__The task__
Word for word, give the data again without its pictures.

__Stored data__
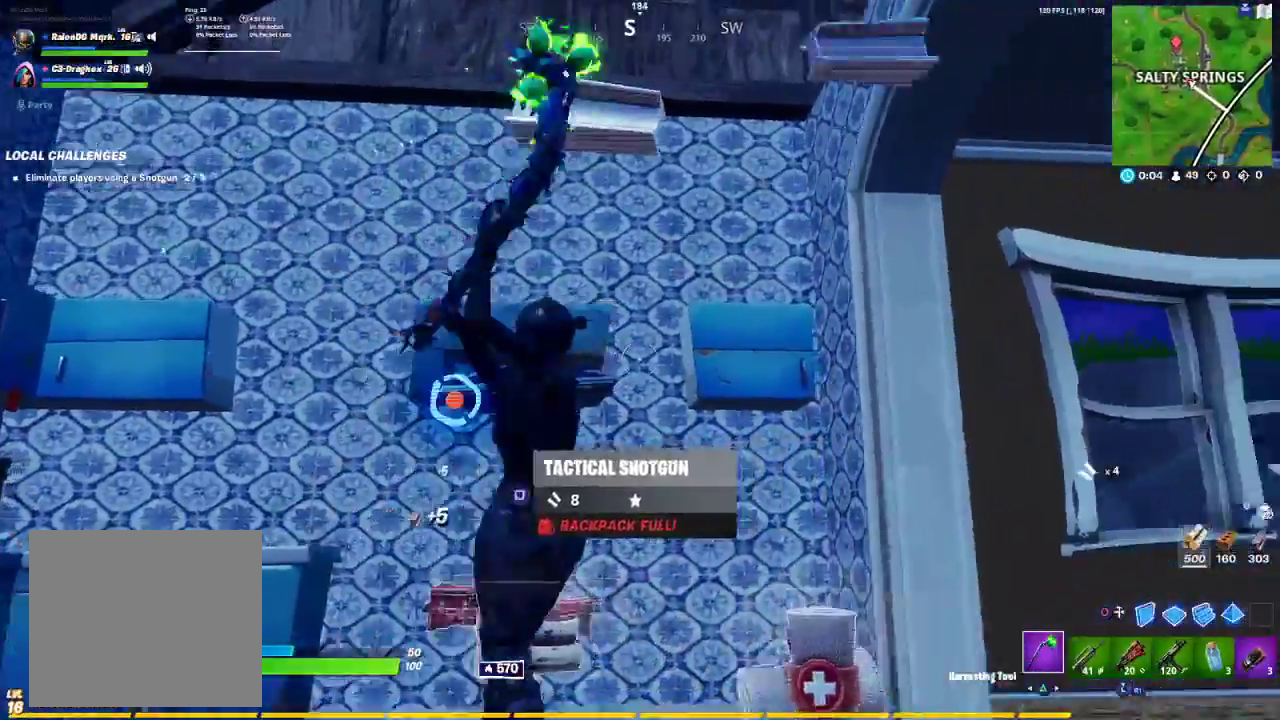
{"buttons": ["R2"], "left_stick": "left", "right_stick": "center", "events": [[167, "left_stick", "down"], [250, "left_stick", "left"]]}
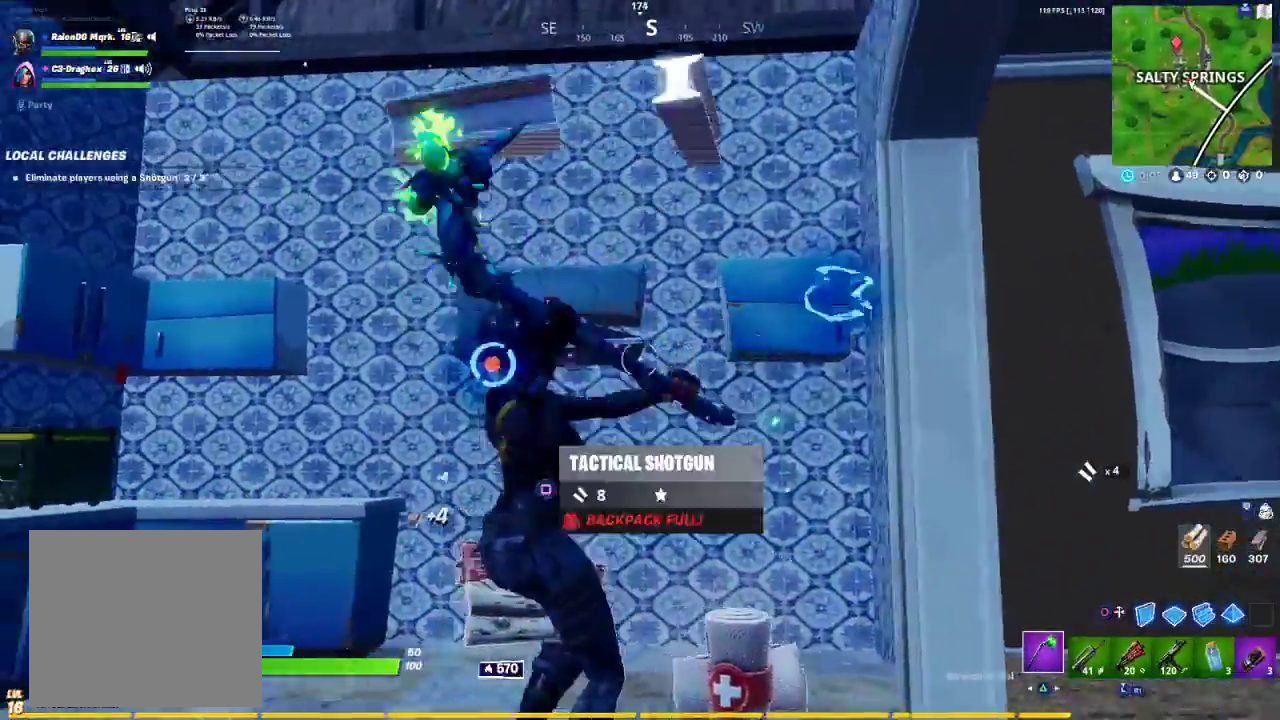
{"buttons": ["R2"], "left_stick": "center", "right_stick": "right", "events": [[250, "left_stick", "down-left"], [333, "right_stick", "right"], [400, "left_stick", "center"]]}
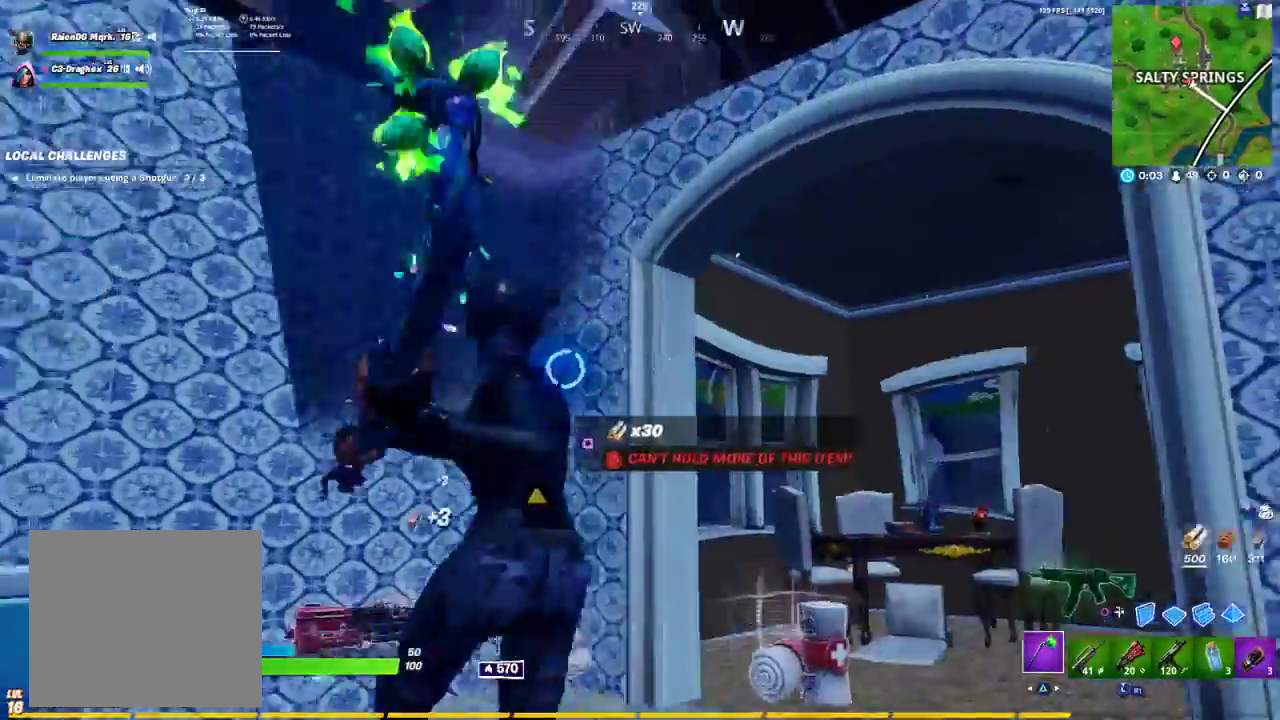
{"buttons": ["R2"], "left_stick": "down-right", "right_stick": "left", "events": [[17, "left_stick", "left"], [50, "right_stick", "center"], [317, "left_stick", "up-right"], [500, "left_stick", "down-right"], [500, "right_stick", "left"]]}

__Reply to the exercise__
{"buttons": ["R2"], "left_stick": "left", "right_stick": "center", "events": [[167, "left_stick", "down"], [250, "left_stick", "left"]]}
{"buttons": ["R2"], "left_stick": "center", "right_stick": "right", "events": [[250, "left_stick", "down-left"], [333, "right_stick", "right"], [400, "left_stick", "center"]]}
{"buttons": ["R2"], "left_stick": "down-right", "right_stick": "left", "events": [[17, "left_stick", "left"], [50, "right_stick", "center"], [317, "left_stick", "up-right"], [500, "left_stick", "down-right"], [500, "right_stick", "left"]]}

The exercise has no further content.